A year before the hive incident, I had a flirt with sleepwalking. Running away from my problems except never far enough. That summer, I’d wake up on the wrong couch, or in the wrong room, or on the wrong floor — typically when staying at a friend’s house, someplace unfamiliar — with no memory of climbing stairs or walking through bedrooms. Come morning I’d laugh it off, recount my travels while leaving out the more worrisome bits of the story. I’m leaving out details even now, which, why even bring it up then? I know. But I bring it up because until I began seeing a therapist seven years later, I didn’t see a connection between anxiety and sleepwalking. I just thought I was out of control.
Then there was heartburn summer. Have you ever had heartburn? The commercials make it sound all benign, but heartburn summer nearly ruined me. I would eat a food — one that had never bothered me before — and get this demon pain in my chest. This convinced me I was going to die soon and someplace inconvenient, too, like a beach or a wedding. My heart would start pounding thinking about this inevitability, sometimes for hours at a time; the fact that I’d just been diagnosed with a fairly mundane heart murmur didn’t help. I was convinced my doctor had missed something, the EKG was low-battery, the hole in my heart was less needle-prick and more black. Months of this but then one day in September, a friend asked if I’d ever had heartburn. Tums and then a return to normalcy, or so I thought. I quit caffeine and bought a stockpile of Zantac later that week, ready to be done with it, but it quickly became apparent that my latest anxiety tell was chest pain. The kind of nagging, endless pain that makes you think crazy shit, makes you Google “female heart attack symptoms” at two a.m. I remember thinking how unfair it was to find the source of my original pain only to have to trade it to Team Anxiety. But I guess the body remembers, even when you’d rather not.

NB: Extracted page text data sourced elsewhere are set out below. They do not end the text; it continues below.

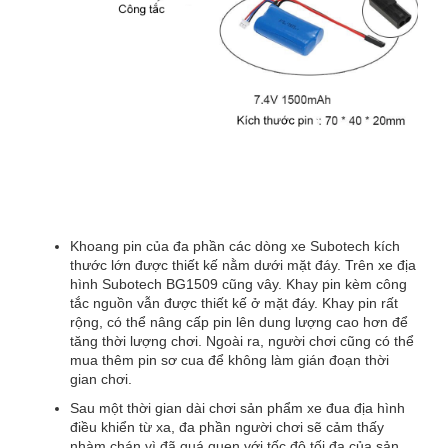
Khoang pin của đa phần các dòng xe Subotech kích
thước lớn được thiết kế nằm dưới mặt đáy. Trên xe địa
hình Subotech BG1509 cũng vây. Khay pin kèm công
tắc nguồn vẫn được thiết kế ở mặt đáy. Khay pin rất
rộng, có thể nâng cấp pin lên dung lượng cao hơn để
tăng thời lượng chơi. Ngoài ra, người chơi cũng có thể
mua thêm pin sơ cua để không làm gián đoạn thời
gian chơi.
Sau một thời gian dài chơi sản phẩm xe đua địa hình
điều khiển từ xa, đa phần người chơi sẽ cảm thấy
nhàm chán vì đã quá quen với tốc độ tối đa của sản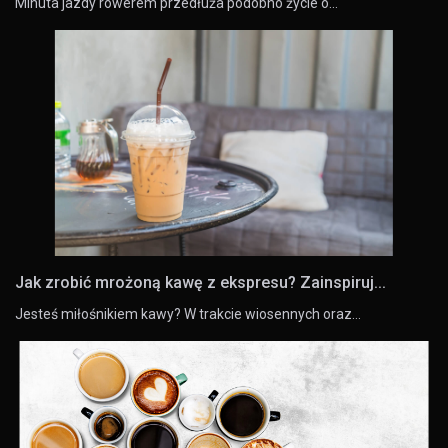
Minuta jazdy rowerem przedłuża podobno życie o…
Jak zrobić mrożoną kawę z ekspresu? Zainspiruj...
Jesteś miłośnikiem kawy? W trakcie wiosennych oraz…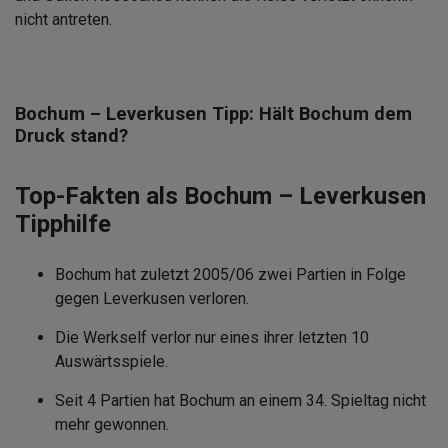
nicht antreten.
Bochum – Leverkusen Tipp: Hält Bochum dem
Druck stand?
Top-Fakten als Bochum – Leverkusen
Tipphilfe
Bochum hat zuletzt 2005/06 zwei Partien in Folge
gegen Leverkusen verloren.
Die Werkself verlor nur eines ihrer letzten 10
Auswärtsspiele.
Seit 4 Partien hat Bochum an einem 34. Spieltag nicht
mehr gewonnen.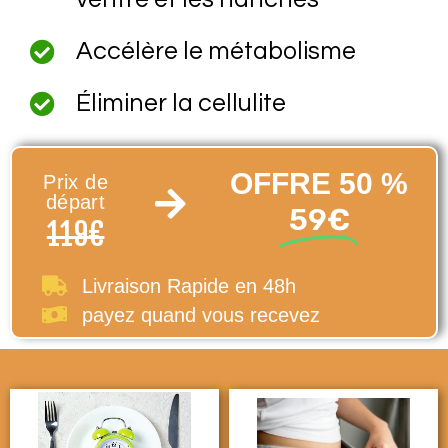
Accélère le métabolisme
Éliminer la cellulite
OFFRE 50 %
Prix de
départ
59€
119€
Livraison Rapide en 48h
payez quand vous recevez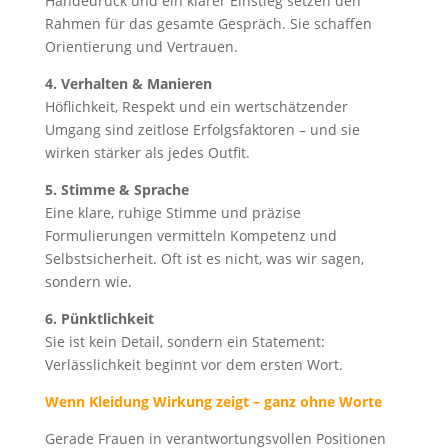
Händedruck und ein klarer Einstieg setzen den
Rahmen für das gesamte Gespräch. Sie schaffen
Orientierung und Vertrauen.
4. Verhalten & Manieren
Höflichkeit, Respekt und ein wertschätzender
Umgang sind zeitlose Erfolgsfaktoren – und sie
wirken stärker als jedes Outfit.
5. Stimme & Sprache
Eine klare, ruhige Stimme und präzise
Formulierungen vermitteln Kompetenz und
Selbstsicherheit. Oft ist es nicht, was wir sagen,
sondern wie.
6. Pünktlichkeit
Sie ist kein Detail, sondern ein Statement:
Verlässlichkeit beginnt vor dem ersten Wort.
Wenn Kleidung Wirkung zeigt – ganz ohne Worte
Gerade Frauen in verantwortungsvollen Positionen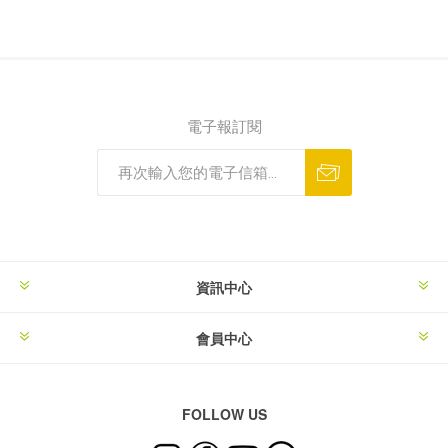
電子報訂閱
資訊中心
會員中心
FOLLOW US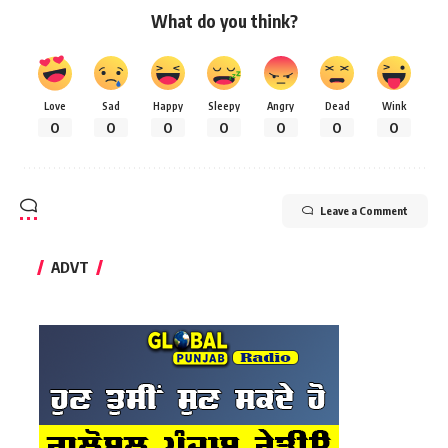
What do you think?
Love
Sad
Happy
Sleepy
Angry
Dead
Wink
0
0
0
0
0
0
0
Leave a Comment
ADVT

I’ve been on medication for about four years now, and still I have to convince myself, mid-panic attack, that what I’m experiencing is anxiety. That I’ll probably stop thinking about heart attacks if I just take the pill. What if this is the big one? The real heart attack? My dumb brain says. You don’t wanna be on Xanax for The Big One. We do this for at least an hour. Even after all its subtle hints, I still don’t believe my body when it tells me I’m anxious. That I need to breathe, that this is real and valid.
But it is, right? I mean, it even has a name. This has definitely happened before.